Security researcher Sebastian Krahmer has recently discovered that a previously known security flaw in the systemd project can be used for more than crashing a Linux distro but also to grant local attackers root access to the device.
The issue was first introduced in the systemd source code in November 2015 and was patched two months later, in January 2016, affecting only systemd v228, and receiving a fix with the release of v229.
Initially, the bug was categorized as a lowly Denial-of-Service (DoS) issue that in the worst case scenario could make Linux distros crash and reboot.
After taking a second, closer look at the issue, Krahmer revealed today that he discovered a way to manipulate the same vulnerable systemd functions to escalate an attacker's privileges to root level.
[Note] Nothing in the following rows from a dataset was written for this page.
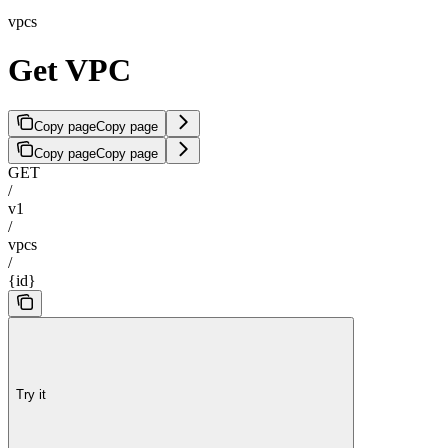
vpcs
Get VPC
Copy page
Copy page
Copy page
Copy page
GET
/
v1
/
vpcs
/
{id}
Try it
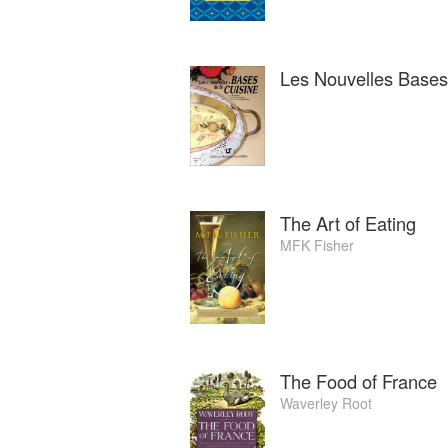
Les Nouvelles Bases 
The Art of Eating
MFK Fisher
The Food of France
Waverley Root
"systemd creates world writable suid files that allows attackers to dump binaries into it and execute code as root," the researcher wrote last week on the OpenSUSE bug portal.
Krahmer says that there's proof-of-concept code laying around the web that could be very easily edited to target this flaw, now tracked as CVE-2016-10156.
While exploitation complexity is low, the only good news is that the bug can't be exploited via a local network or the Internet, needing an attacker to have already a foothold on the machine he wants to take over.
The systemd project is currently at version 232. As we know Linux users and hardware vendors, it's quite possible that there are quite a few machines left around running v288.
Systemd is a core Linux utility that manages application processes on Linux distros. The vast majority of today's major Linux distributions use systemd as their default init system, including most Linux versions deployed on IoT devices.